• 実施事項:
a - 時代劇ドラマのレビューにある「最初に違和感を抱いたのは、トルコ行進曲をBGMに使ったシーン。」という文を英語に訳してください。
b - 時代劇ドラマのレビューによると、このドラマの原作は何ですか。
c - 時代劇ドラマのレビューを、最後の文の後から書き継いでください。

• 文書抜粋:
☆ ☆ ☆

松雪さん出演シーンの充実度:9点(/10点)
作品の面白さ:5点(/10点)
制作年:2017年(時代劇専門チャンネル・スカパー!)
視聴方法:DVDレンタル(TSUTAYAディスカス)
 
※以下、多少のネタバレを含みますが、決定的なオチや結末には触れないようしております。
 
ちょっと変なドラマだった。
 
藤沢周平の連作短篇集「橋ものがたり」を原作とした時代劇で、父(江口洋介)が家を出て行ってから母(松雪)と姉弟の3人で暮らす家族を描いたヒューマンドラマ。
 
時代劇だし、テーマ設定も出演俳優も含めて非常に手堅い作品なんだろうなと思いながら観ていくと、ところどころで「…ん?」と首を傾げたくなるシーンが出てくる。
 
最初に違和感を抱いたのは、トルコ行進曲をBGMに使ったシーン。なぜ時代劇でこの曲なのか。
 
さらに進んでいくと、さだまさし「秋桜」、シューマン「トロイメライ」も流れてきたが、これらも不可解だった。時代劇にも、ストーリーの展開にもふさわしくない。
 
まだ小さい長男(田中奏生)の目線で進行し、この子役のモノローグ(ナレーション)が頻繁に挟まれるのだが、感情を込めすぎているせいで何を言っているのか聞き取れないことが度々。なぜあのナレーションでOKを出したのか、監督の意図が掴みかねる。
 
そして最大の問題は、オチ。詳細は伏せるが、ハッキリ言って意味不明だった。作品の世界をぶち壊すトドメの一撃のように感じた。
 
そういうわけで、冒頭に記した通り、面白さは5点(/10点)とした。いいところもあるのに、もったいない仕上がりだった。
 
一方、松雪さん出演シーンについては、見所が多々ある。
 
まず、時代劇に出演すること自体が珍しいが、それに加えて、市井の一町民を演じているのは、2024年現在でもこの作品が唯一ではないか。

☆ ☆ ☆

• データセット:
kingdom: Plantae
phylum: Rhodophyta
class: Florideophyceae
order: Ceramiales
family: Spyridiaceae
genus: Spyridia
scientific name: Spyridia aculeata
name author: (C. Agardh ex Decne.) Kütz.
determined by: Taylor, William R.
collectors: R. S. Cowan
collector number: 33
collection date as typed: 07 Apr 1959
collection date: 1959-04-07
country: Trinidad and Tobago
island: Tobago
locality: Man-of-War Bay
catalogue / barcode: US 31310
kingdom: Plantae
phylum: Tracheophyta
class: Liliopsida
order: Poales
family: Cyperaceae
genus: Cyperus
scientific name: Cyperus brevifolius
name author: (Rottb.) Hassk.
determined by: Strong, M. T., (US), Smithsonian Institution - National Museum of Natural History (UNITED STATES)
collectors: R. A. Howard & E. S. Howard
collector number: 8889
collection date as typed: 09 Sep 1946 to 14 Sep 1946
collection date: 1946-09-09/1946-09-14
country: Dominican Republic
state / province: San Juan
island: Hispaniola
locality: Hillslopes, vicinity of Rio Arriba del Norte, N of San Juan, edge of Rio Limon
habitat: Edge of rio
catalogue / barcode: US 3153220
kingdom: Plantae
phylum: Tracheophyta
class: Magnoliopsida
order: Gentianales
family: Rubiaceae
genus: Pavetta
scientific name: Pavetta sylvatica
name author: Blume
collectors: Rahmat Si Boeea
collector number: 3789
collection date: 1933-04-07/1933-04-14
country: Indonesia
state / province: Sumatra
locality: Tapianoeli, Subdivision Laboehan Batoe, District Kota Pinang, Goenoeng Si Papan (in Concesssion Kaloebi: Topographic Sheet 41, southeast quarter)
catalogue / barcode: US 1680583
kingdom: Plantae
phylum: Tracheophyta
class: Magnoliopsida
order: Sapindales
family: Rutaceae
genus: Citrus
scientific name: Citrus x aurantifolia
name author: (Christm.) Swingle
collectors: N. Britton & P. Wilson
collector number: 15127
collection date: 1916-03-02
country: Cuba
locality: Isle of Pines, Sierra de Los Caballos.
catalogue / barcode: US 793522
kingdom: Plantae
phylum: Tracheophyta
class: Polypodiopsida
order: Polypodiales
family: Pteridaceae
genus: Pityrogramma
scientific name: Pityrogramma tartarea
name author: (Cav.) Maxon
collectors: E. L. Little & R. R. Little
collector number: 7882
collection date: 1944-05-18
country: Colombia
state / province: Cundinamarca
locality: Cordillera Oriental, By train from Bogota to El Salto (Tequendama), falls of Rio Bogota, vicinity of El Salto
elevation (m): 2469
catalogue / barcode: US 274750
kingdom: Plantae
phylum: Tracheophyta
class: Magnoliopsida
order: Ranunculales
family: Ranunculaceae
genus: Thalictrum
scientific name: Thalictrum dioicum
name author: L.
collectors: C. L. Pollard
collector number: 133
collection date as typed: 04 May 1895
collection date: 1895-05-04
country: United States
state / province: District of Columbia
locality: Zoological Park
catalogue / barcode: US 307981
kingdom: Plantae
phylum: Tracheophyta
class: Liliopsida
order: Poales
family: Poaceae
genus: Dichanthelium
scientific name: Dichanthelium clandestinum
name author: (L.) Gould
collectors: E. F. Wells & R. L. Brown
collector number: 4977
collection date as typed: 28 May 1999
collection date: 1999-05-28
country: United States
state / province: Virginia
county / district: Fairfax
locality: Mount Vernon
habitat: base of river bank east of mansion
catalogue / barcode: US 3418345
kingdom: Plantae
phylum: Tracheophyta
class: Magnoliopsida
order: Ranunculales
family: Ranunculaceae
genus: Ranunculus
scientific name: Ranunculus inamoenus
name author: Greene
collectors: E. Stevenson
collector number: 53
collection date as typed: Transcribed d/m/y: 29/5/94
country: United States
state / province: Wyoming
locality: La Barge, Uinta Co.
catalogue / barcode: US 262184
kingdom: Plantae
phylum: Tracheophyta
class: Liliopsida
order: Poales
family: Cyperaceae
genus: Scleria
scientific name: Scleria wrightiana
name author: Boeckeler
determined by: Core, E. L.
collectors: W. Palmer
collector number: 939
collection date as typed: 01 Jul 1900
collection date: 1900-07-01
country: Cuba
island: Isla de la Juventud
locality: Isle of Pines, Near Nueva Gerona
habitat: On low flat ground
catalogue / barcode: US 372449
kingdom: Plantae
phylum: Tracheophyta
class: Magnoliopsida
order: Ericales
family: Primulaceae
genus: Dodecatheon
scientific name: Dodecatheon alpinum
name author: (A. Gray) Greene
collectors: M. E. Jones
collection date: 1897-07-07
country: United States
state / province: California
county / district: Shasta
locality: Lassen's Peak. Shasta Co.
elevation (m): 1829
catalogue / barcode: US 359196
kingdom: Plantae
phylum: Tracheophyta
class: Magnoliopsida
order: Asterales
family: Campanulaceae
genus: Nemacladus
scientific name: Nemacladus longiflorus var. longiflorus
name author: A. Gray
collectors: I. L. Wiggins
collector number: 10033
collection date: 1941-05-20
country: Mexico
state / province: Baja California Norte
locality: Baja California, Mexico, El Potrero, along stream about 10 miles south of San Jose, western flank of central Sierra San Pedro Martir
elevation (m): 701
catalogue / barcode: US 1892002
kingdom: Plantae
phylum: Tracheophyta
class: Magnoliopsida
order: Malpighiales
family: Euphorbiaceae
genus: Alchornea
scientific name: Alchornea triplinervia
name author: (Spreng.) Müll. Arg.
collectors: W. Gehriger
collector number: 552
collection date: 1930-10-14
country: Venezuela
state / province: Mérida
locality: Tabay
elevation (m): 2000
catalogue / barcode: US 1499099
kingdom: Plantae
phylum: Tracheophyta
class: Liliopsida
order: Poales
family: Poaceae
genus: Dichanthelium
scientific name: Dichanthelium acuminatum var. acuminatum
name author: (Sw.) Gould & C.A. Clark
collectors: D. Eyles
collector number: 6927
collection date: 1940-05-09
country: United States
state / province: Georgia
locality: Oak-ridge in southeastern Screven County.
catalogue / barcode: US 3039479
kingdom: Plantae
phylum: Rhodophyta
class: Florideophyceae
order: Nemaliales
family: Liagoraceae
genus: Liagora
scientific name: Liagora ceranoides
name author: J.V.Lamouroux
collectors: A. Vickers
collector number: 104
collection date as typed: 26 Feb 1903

☆ ☆ ☆

• 回答一覧:
a - The first thing that struck me as odd was the scene that used the Turkish March as background music.

b - 藤沢周平の連作短篇集「橋ものがたり」です。

c -
 
夫(江口洋介)が去り、食い扶持をつなぐために夜の飲み屋で働く妻。酒に酔い、常連客の男(筧利夫)にしなだれかかりながら夜道をよろめく姿が画になる。はだけた胸元、抜衣紋から覗く項(うなじ)。退廃的な色香が漂う。
 
酔歩蹣跚で家に着き、柄杓で水を口に運びながら居間に倒れる。呆れた息子に抱えられながら布団に運ばれると、海棠の睡りに落ちてゆく。
 
どれもこれも、この作品でしか観られない貴重なシーンだ。
 
声色のバリエーションも多彩。飲み屋の常連客と話すときの嬌声、酔ったときの高笑い、娘を叱責する鉛のような声…等々。ひとつの作品でこれだけの使い分けが味わえる。
 
作品の好き嫌いは評価が分かれそうだが、松雪さん目当てで観るなら強くお勧めしたい。
 
ところで、『救命病棟24時』『SHINKANSEN☆RX五右衛門ロック』『脳男』で共演した江口洋介さんと久しぶりの共演。共演シーンは短いが、見ごたえある場面になっている。江口さんは、『SHINKANSEN☆―』のときには和服姿に少し違和感を覚えたが、この作品ではしっくり来ていた気がする。